Commentary: Take action now to aid our ecosystem and climate

One path toward helping salmon and orca is reauthorization of a public lands funding program.

By John McCoy

For The Herald

The Souther Redisident orcas could go extinct. Their populations have dwindled from around 200 to merely 74. A calf recently was born, but no calf has survived in the last three years.

More than a century of development and pollution, along with climate change are to blame. We’ve caused these problems, we’ve a duty to save them, thereby saving the environment we all share. We’re all connected and must work together for a sustainable future.

Orca and salmon are intrinsic to our cultural heritage, tribes, tourism and health. Orca are the proverbial cannery in a coal mine. Lack of food, mainly salmon, causes the whales to burn their fat reserves which then releases chemical toxins stored in their fat. Those same toxins are in the food chain, which we consume, too. When we save the orcas from toxins, we save ourselves.

I’m proud of our governor’s initiatives and that the Legislature approved $1.1 billion to help, which will have ongoing benefits for the region’s entire ecosystem. These efforts will also fight climate change, and improve water quality. When we recover our orca and salmon populations everyone’s quality of life will improve.
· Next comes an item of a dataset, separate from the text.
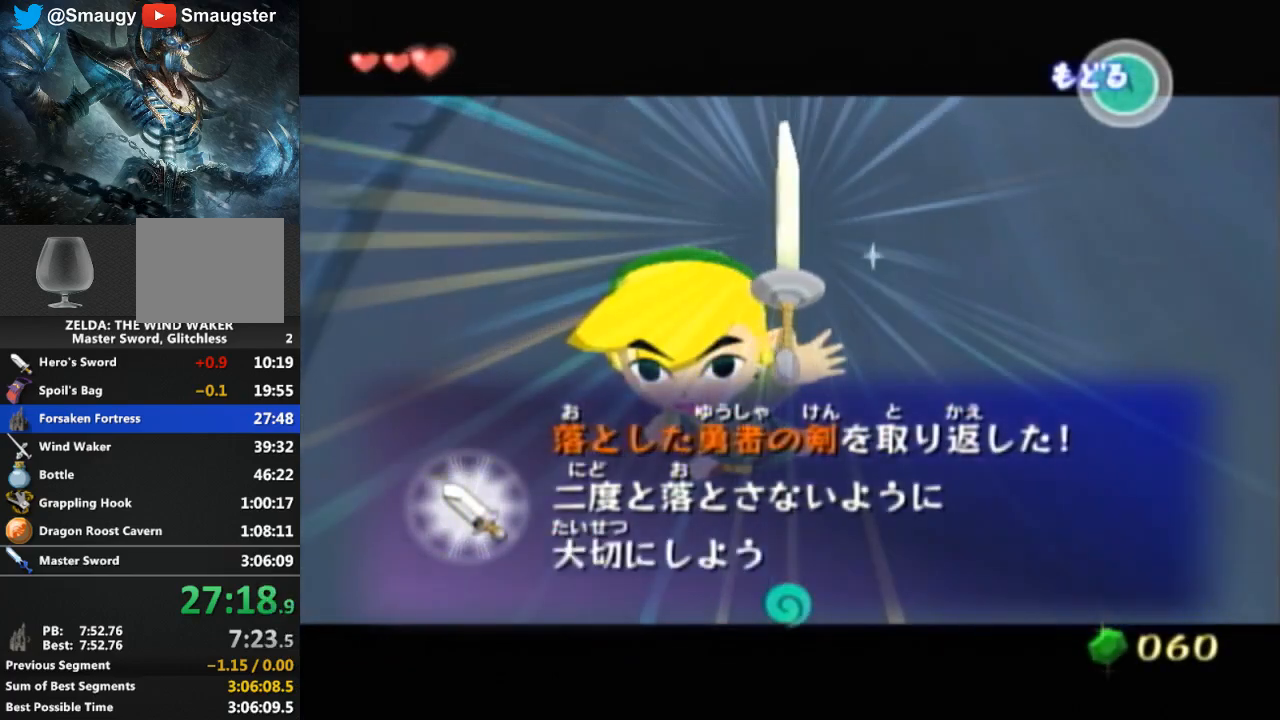
{"buttons": [], "left_stick": "center", "right_stick": "center", "events": [[200, "B", "down"], [267, "B", "up"]]}
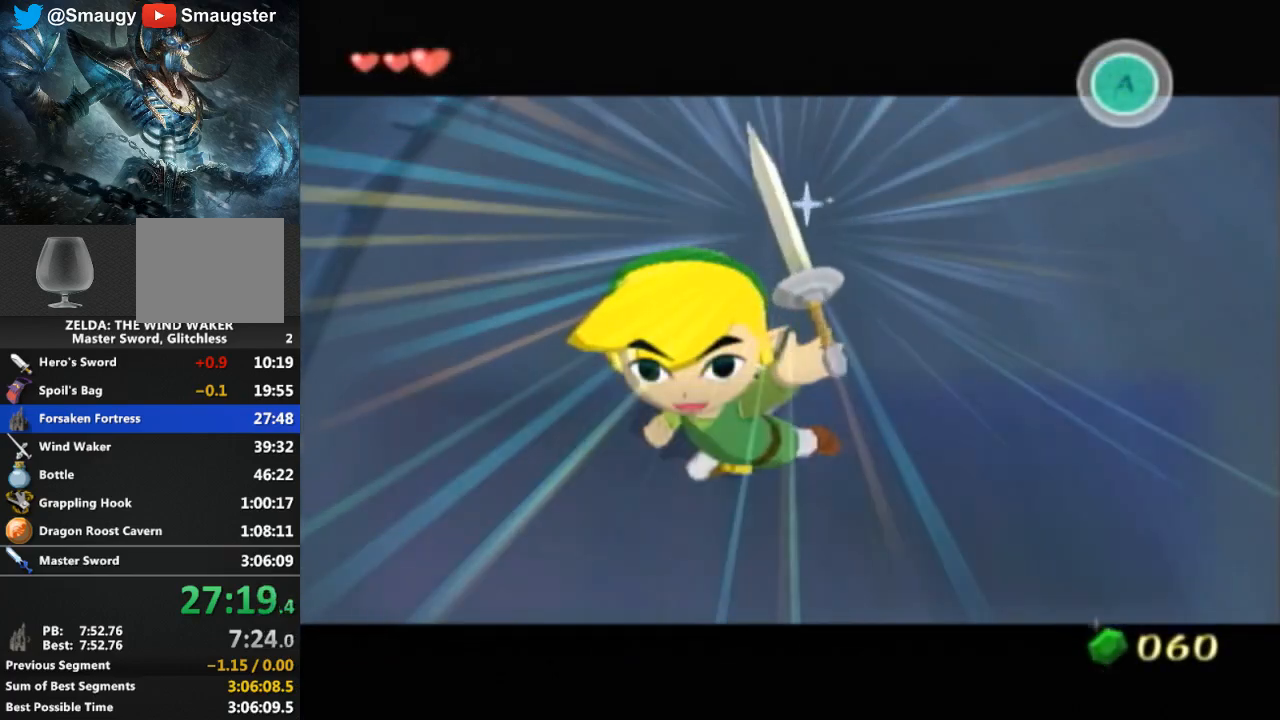
{"buttons": [], "left_stick": "center", "right_stick": "center", "events": [[33, "left_stick", "down"], [267, "L1", "down"], [267, "left_stick", "center"], [467, "L1", "up"]]}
We must do everything to protect our natural wonders for future generations; that takes a bipartisan effort. Knowing that we are all in this together makes it easier to find common ground. In my culture, leaders are often seen as peacemakers, not dividers. I’m a Democrat who worked in Ronald Reagan’s White House. Working together is how our democracy works best.
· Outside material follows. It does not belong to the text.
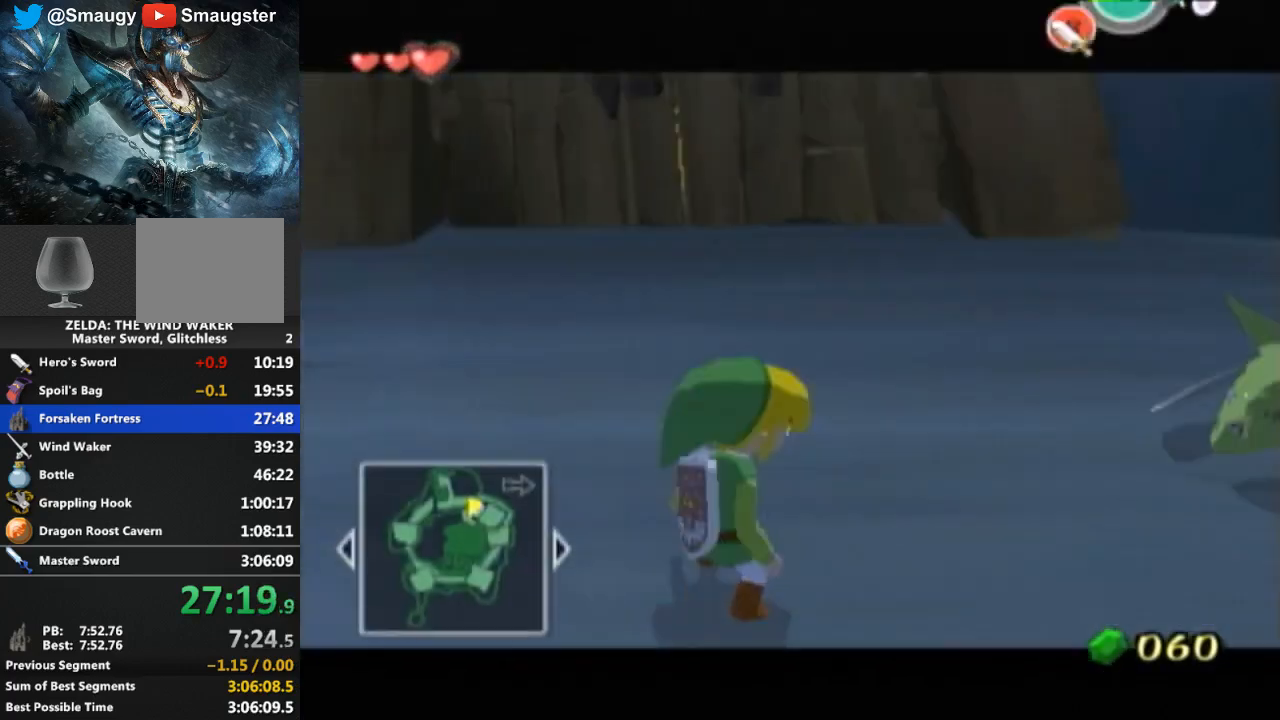
{"buttons": ["L1"], "left_stick": "up", "right_stick": "center", "events": [[133, "L1", "down"], [333, "left_stick", "up"], [400, "DPAD_DOWN", "down"], [400, "DPAD_UP", "down"], [433, "DPAD_DOWN", "up"], [433, "DPAD_UP", "up"]]}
That’s why I stand with the elected officials to protect America’s lands. We are the only group of serving elected officials who are veterans dedicated to preserving and protecting America’s public lands for all. By doing so we are continuing the constitutional vows we take as veterans and elected officials, to preserve and protect our nation.

Last summer, 80 of us, signed and sent a letter to the Interior Secretary in support of reauthorizing the federal Land and Water Conservation Fund. A week after, we held meetings with U.S. senators on Capitol Hill, regarding the LWCF funding bill, which had been languishing in committee. Approved in a Senate committee, the bill now is stalled.

A federal and a United Nation’s report stated that if we don’t mitigate climate change there will be more catastrophic weather events. Bold action is needed now.

Reauthorizing LWCF, is a key measure that can lead the lead the way.

Since its establishment by Congress in 1964, the LWCF has been a bipartisan commitment that safeguards our natural areas, water resources and cultural heritage. For many, trips to Olympic, Mount Rainier, and North Cascades National Parks are annual pilgrimages connecting families with our country’s roots while creating lasting memories, all assisted by LWCF funding. Over $12 million has been allocated to Washington parks and public lands from the LWCF just since 2000.

Veterans don’t distinguish each other by which political party we are affiliated with; we stand by and with our Constitution. It is my duty to stand up to protect our lands for future generations.

Please join me in fighting for the permeant and dedicated reauthorization for the LWCF, so everyone can breathe easier and species like our orca, as well as our public lands, will be there for future generations.

Saving our land is the first line of defense fighting climate change.

State Sen. John McCoy, D-Tulalip, represents the 38th Legislative District.